▶ **JOB 1**:
Answer these questions from the bug report about confd on the beta cluster Varnish caches:
(a) On which instance does the confd systemd unit refuse to start?
(b) Where was the failure spotted?
(c) To what priority did hashar raise the task?
▶ **JOB 2**: Summarize the bug report about confd on the beta cluster Varnish caches in two sentences.

▶ **SELECTED EXCERPT**:
[Start of section]
Page MenuHomePhabricator

etcd/confd is not started on beta cluster Varnish caches
Closed, ResolvedPublic

Description

confd systemd unit refuses to start on deployment-cache-mobile04 hat is probably the same situation on the other Varnish caches. Because:

FATAL Cannot get nodes from SRV records lookup _etcd._tcp.deployment-prep.eqiad.wmflabs: no such host

Spotted in logstash-beta.wmflabs.org ,

From the instance logs:

$ journalctl |cat|tail -n5
Oct 21 20:20:48 deployment-cache-mobile04
systemd[1]: Started confd.
confd[1080]: 2015-10-21T20:20:48Z deployment-cache-mobile04 /usr/bin/confd[1080]: INFO SRV domain set to deployment-prep.eqiad.wmflabs
confd[1080]: 2015-10-21T20:20:48Z deployment-cache-mobile04 /usr/bin/confd[1080]: FATAL Cannot get nodes from SRV records lookup _etcd._tcp.deployment-prep.eqiad.wmflabs: no such host
systemd[1]: confd.service: main process exited, code=exited, status=1/FAILURE
systemd[1]: Unit confd.service entered failed state.

We would need it to prepare the production deployment and test out scap3 / confd integration.

Event Timeline

hashar raised the priority of this task from to Needs Triage.
hashar updated the task description. (Show Details)
hashar added subscribers: hashar, Joe, thcipriani.
[End of section]
▶ **STUDY MATERIAL**:
[Start of section]
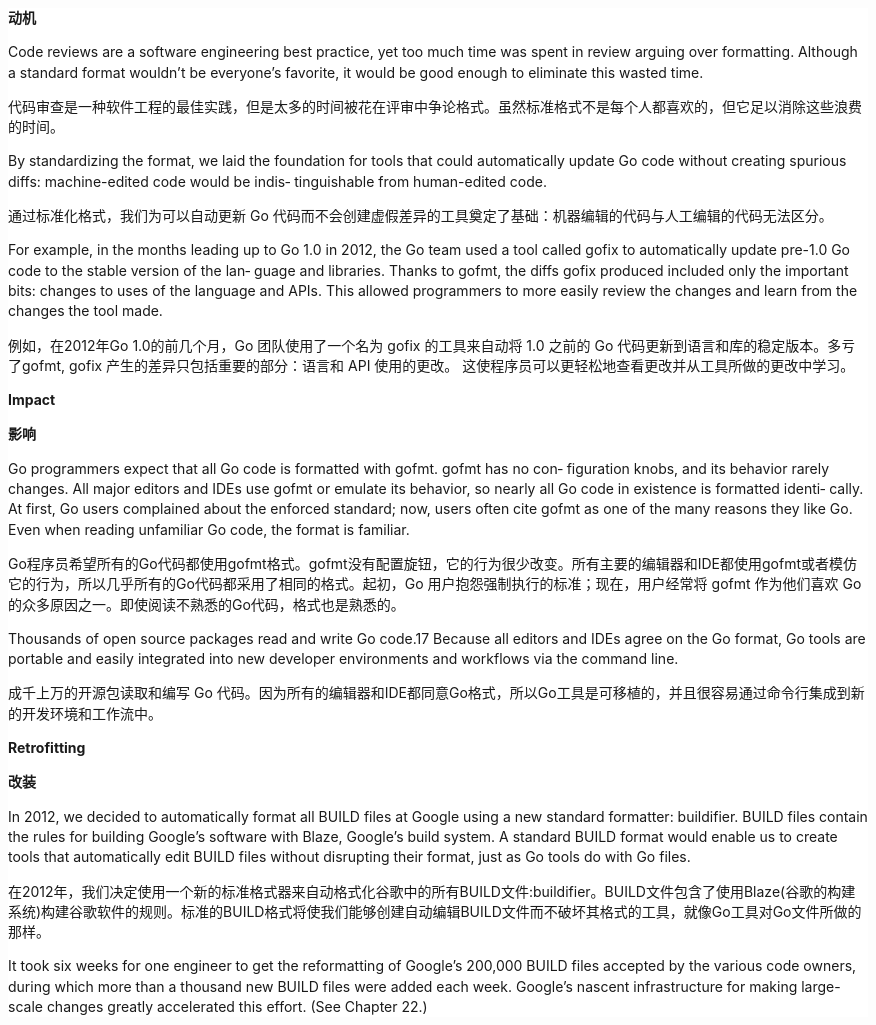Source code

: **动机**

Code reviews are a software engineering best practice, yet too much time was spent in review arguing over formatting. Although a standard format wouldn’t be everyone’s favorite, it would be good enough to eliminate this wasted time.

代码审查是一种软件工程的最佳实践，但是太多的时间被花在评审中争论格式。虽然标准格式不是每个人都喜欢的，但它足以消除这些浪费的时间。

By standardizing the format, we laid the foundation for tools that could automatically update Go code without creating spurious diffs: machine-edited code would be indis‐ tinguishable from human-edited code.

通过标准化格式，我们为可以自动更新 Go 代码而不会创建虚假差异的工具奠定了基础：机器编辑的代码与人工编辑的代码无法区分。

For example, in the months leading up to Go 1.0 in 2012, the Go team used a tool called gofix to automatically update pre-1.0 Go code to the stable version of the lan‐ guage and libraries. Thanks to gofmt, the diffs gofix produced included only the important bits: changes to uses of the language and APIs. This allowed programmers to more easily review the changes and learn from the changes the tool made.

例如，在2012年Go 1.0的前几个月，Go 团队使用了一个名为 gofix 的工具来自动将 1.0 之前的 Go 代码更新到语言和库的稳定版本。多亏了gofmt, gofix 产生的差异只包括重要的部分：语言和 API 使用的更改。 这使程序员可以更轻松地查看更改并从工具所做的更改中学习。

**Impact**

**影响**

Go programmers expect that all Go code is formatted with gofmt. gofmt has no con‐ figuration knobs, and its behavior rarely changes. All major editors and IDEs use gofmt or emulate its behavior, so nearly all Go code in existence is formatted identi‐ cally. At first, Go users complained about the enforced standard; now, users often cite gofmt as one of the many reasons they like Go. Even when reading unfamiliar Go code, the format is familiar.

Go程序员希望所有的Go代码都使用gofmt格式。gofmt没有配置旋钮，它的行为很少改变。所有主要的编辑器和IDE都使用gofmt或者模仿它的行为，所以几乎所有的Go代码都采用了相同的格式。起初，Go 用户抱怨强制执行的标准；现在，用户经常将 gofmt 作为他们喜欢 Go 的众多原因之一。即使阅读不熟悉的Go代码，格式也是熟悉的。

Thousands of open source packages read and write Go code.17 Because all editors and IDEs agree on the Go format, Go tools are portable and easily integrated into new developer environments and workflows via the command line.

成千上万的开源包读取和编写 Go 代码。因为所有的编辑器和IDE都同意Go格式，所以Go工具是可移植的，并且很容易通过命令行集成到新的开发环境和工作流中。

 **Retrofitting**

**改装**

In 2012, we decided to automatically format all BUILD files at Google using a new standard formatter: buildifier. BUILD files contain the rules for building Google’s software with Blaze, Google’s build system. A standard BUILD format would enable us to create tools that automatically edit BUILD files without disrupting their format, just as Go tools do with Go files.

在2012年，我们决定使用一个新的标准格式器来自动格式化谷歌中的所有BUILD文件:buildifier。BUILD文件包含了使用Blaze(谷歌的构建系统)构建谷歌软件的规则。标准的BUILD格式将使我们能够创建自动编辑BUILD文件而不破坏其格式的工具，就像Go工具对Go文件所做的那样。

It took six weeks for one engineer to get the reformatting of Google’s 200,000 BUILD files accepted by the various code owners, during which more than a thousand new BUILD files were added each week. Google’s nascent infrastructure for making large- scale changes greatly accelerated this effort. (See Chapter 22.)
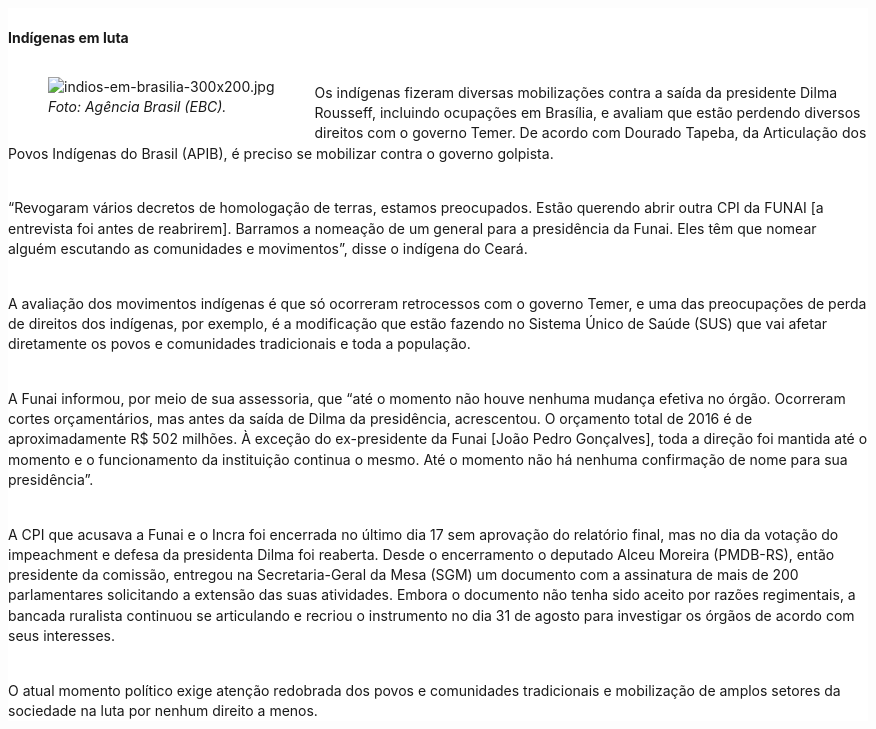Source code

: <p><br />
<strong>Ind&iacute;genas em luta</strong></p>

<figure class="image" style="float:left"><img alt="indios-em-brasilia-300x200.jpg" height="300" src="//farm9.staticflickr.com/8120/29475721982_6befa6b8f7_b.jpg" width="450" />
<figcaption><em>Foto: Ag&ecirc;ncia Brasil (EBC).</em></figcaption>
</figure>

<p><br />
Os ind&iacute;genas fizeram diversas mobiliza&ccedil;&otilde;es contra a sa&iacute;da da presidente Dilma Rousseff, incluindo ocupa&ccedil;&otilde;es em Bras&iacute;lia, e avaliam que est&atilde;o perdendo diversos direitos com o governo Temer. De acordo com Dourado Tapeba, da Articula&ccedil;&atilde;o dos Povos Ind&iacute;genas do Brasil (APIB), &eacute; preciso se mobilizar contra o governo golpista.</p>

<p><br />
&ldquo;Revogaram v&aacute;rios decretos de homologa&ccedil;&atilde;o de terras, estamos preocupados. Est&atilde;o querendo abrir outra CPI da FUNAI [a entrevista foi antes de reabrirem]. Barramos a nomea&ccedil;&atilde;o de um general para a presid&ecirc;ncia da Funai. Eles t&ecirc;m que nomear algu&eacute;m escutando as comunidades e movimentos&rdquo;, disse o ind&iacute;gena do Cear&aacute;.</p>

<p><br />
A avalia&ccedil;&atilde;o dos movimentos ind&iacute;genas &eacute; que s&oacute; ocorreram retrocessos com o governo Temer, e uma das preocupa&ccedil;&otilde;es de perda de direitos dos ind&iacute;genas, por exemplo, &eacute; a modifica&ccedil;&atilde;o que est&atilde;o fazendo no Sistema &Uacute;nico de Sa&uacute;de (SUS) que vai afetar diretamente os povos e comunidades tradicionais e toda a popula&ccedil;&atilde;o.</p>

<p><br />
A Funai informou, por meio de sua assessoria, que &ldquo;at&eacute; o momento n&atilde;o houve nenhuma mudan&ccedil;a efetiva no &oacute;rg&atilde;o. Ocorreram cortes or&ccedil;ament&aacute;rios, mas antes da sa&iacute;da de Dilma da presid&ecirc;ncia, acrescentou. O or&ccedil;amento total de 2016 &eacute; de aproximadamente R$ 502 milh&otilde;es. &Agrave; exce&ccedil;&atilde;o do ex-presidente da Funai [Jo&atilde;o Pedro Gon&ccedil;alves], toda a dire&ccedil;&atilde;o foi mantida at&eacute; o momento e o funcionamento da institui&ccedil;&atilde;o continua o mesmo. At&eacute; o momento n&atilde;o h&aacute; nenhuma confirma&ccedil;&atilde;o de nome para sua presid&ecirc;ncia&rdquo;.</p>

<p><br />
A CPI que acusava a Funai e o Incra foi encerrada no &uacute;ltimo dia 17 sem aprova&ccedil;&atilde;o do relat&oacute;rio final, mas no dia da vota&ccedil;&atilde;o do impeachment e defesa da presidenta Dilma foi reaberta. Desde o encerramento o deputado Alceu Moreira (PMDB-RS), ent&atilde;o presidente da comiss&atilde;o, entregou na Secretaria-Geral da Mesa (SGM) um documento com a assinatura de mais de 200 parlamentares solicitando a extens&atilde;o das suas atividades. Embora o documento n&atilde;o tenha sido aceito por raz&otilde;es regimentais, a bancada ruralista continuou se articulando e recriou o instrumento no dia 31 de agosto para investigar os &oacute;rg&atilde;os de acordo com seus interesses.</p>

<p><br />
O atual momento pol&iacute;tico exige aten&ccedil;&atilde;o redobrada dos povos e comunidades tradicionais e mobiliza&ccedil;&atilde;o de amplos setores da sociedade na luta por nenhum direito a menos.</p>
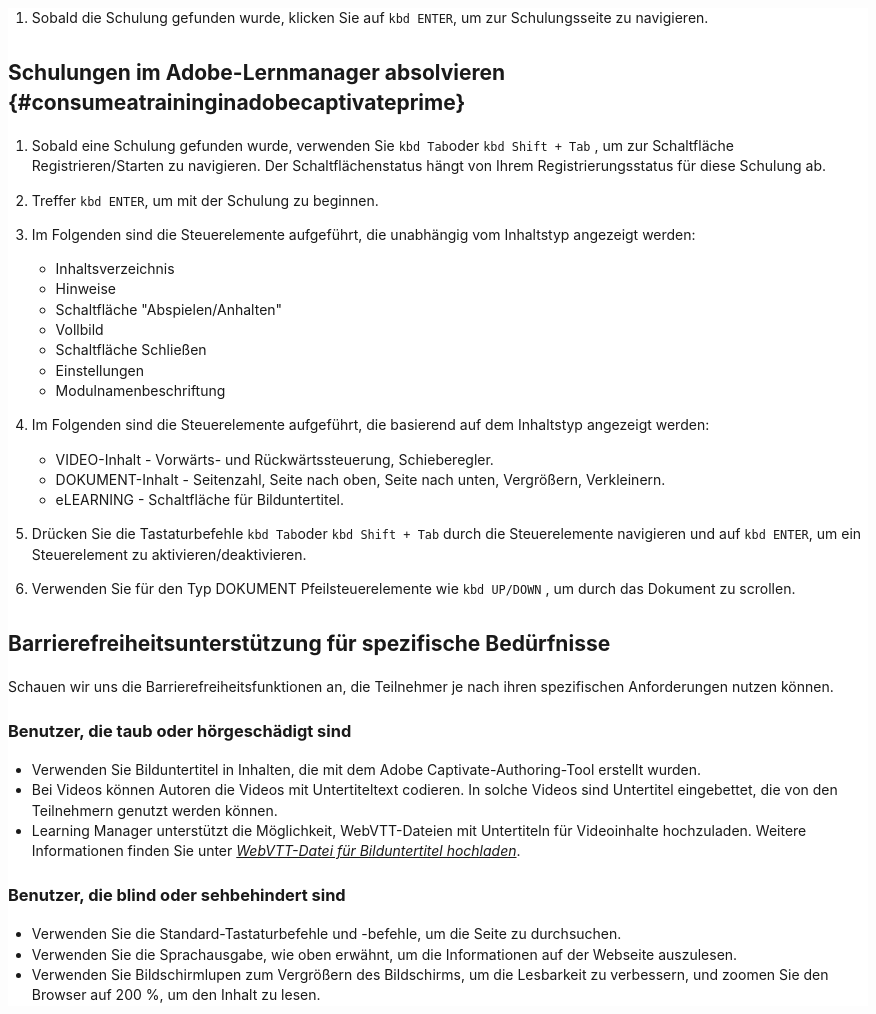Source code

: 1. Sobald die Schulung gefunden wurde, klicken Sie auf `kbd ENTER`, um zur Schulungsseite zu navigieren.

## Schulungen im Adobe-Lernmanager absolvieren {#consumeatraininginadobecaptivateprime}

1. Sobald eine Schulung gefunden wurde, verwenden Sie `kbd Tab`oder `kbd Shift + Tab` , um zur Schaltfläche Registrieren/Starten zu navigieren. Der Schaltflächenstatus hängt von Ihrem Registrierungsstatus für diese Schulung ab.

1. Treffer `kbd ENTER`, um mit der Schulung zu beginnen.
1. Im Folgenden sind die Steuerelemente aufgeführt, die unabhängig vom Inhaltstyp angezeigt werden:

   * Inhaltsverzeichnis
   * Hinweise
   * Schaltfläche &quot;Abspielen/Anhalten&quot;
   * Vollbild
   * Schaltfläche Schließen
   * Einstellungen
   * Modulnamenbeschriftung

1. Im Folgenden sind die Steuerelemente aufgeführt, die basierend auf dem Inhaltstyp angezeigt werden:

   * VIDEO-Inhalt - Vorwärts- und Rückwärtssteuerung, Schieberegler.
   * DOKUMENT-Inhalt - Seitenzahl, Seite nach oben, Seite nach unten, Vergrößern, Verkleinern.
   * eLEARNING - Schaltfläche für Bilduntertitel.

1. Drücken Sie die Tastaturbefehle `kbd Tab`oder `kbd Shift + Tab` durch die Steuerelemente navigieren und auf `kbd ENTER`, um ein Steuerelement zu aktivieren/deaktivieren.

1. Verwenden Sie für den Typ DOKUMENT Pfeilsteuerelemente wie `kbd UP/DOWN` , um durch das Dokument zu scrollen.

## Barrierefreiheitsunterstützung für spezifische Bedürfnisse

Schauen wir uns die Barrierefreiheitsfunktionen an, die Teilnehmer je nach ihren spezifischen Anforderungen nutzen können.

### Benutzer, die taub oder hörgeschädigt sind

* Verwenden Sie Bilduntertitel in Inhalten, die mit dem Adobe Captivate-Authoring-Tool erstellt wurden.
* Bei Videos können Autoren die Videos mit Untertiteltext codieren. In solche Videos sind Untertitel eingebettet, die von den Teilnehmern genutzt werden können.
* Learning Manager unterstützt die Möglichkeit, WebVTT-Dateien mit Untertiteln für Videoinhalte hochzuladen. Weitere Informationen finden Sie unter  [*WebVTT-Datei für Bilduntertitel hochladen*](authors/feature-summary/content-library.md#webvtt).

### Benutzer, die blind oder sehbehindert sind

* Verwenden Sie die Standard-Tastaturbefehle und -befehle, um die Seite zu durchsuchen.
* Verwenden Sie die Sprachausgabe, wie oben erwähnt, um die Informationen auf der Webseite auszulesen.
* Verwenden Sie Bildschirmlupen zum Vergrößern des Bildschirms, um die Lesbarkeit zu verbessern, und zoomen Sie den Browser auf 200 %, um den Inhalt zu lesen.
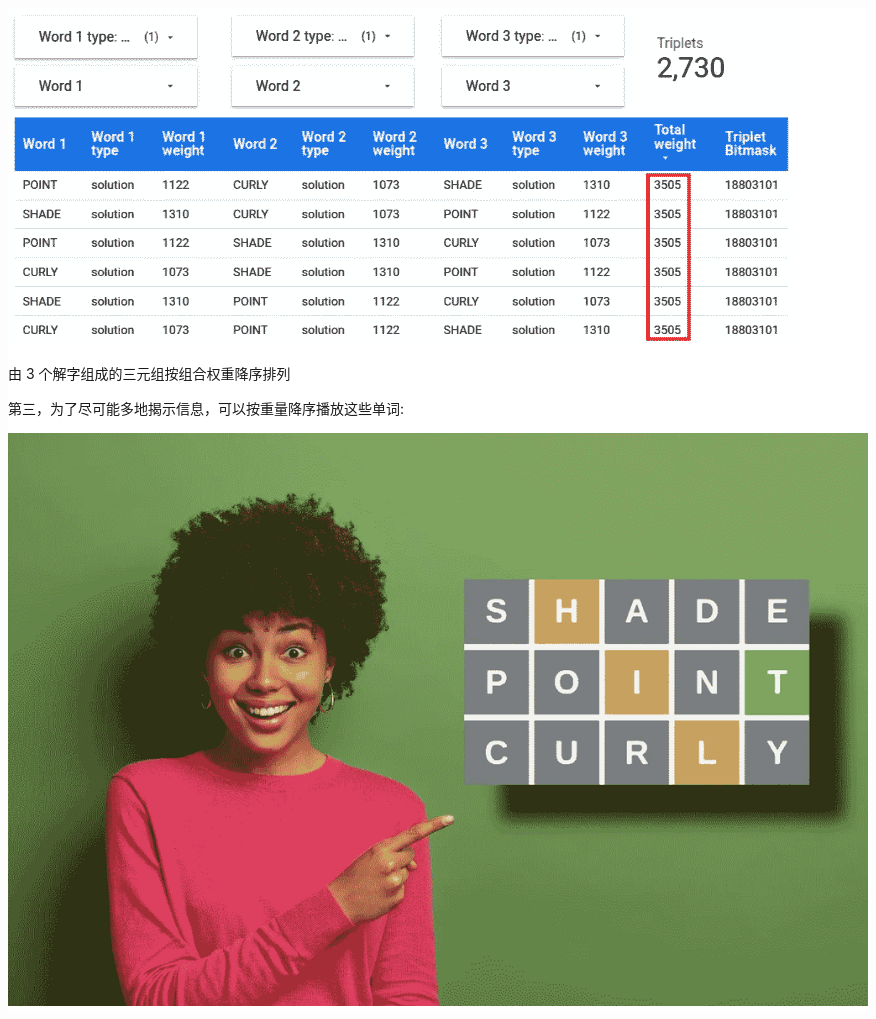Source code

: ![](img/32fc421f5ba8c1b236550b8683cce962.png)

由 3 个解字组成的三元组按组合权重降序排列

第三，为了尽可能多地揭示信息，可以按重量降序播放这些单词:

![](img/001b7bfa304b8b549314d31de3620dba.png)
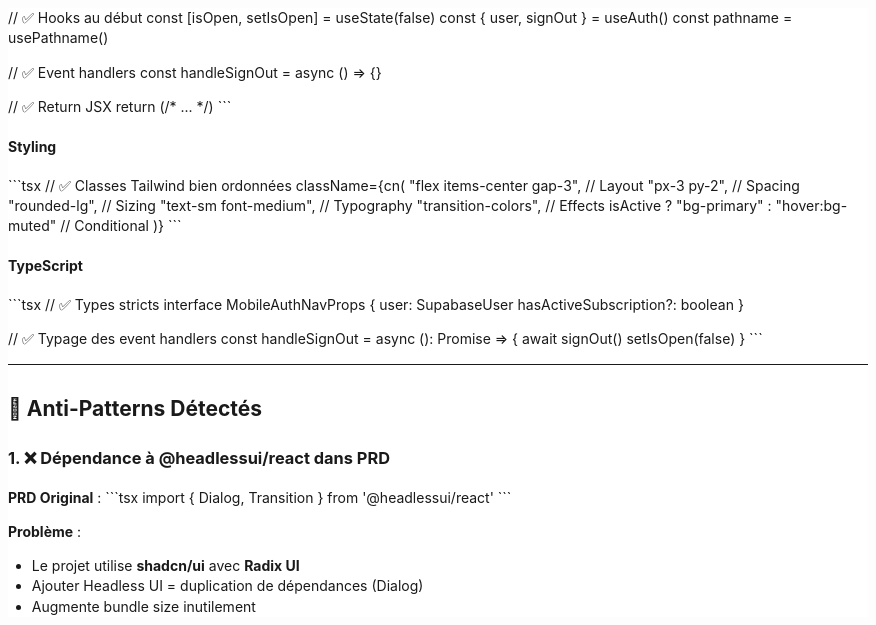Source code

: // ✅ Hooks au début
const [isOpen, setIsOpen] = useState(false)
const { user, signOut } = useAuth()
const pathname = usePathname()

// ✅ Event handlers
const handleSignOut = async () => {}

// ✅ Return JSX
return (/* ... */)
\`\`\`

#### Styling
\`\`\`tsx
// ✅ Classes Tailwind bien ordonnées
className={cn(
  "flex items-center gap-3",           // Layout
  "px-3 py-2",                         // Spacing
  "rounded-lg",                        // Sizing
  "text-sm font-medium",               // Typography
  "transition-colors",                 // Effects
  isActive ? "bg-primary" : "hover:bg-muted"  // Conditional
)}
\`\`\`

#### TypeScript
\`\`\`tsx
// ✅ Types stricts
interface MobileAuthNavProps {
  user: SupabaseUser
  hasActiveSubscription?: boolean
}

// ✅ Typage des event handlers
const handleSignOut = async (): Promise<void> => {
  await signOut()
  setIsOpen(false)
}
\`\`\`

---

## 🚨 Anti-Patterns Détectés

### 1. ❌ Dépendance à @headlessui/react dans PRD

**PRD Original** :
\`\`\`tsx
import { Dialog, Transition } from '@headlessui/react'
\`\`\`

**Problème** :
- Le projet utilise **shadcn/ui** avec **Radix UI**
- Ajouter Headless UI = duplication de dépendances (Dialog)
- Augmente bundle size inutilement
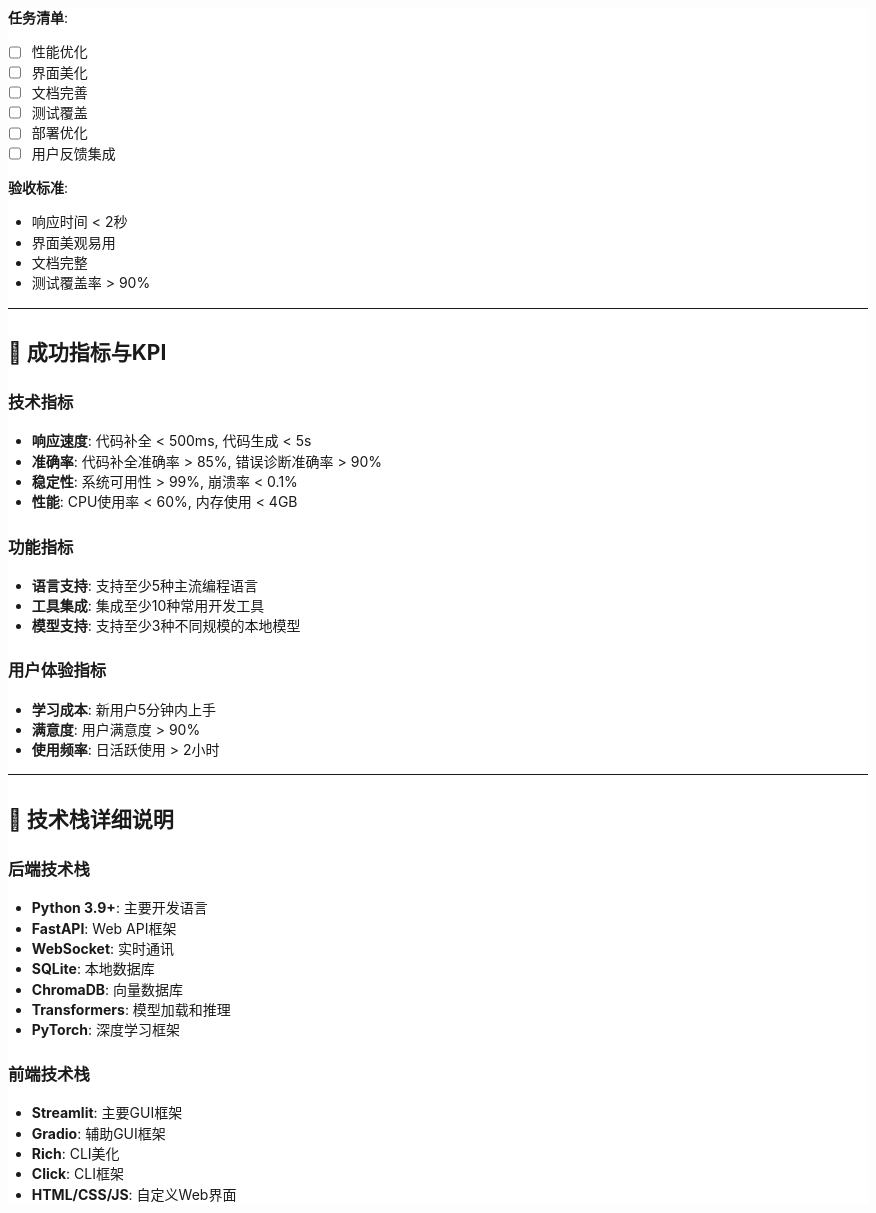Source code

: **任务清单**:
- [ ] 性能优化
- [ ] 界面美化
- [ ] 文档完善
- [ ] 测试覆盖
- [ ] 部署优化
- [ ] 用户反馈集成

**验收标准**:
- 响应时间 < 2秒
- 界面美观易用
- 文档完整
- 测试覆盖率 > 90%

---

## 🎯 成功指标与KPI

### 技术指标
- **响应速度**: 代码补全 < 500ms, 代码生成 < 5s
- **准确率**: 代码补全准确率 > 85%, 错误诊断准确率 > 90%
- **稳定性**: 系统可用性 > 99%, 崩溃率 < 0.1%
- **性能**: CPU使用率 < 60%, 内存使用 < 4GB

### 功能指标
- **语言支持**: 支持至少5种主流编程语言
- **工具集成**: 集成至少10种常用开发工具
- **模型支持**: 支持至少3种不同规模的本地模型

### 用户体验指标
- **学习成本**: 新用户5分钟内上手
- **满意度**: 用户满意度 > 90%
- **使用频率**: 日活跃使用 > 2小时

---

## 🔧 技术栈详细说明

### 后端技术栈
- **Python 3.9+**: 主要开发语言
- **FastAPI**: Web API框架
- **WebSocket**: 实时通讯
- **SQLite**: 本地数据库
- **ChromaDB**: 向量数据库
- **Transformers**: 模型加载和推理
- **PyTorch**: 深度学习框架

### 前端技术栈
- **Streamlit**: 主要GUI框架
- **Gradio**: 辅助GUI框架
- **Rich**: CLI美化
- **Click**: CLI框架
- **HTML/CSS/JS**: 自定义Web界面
[End of section]
▶ **WORKED SOLUTION 1**:
(a) deployment-cache-mobile04
(b) In logstash-beta.wmflabs.org
(c) Needs Triage

▶ **WORKED SOLUTION 2**: The confd systemd unit refuses to start on deployment-cache-mobile04, and probably on the other Varnish caches too, because the SRV records lookup for _etcd._tcp.deployment-prep.eqiad.wmflabs finds no such host. Confd is needed there to prepare the production deployment and to test scap3 / confd integration.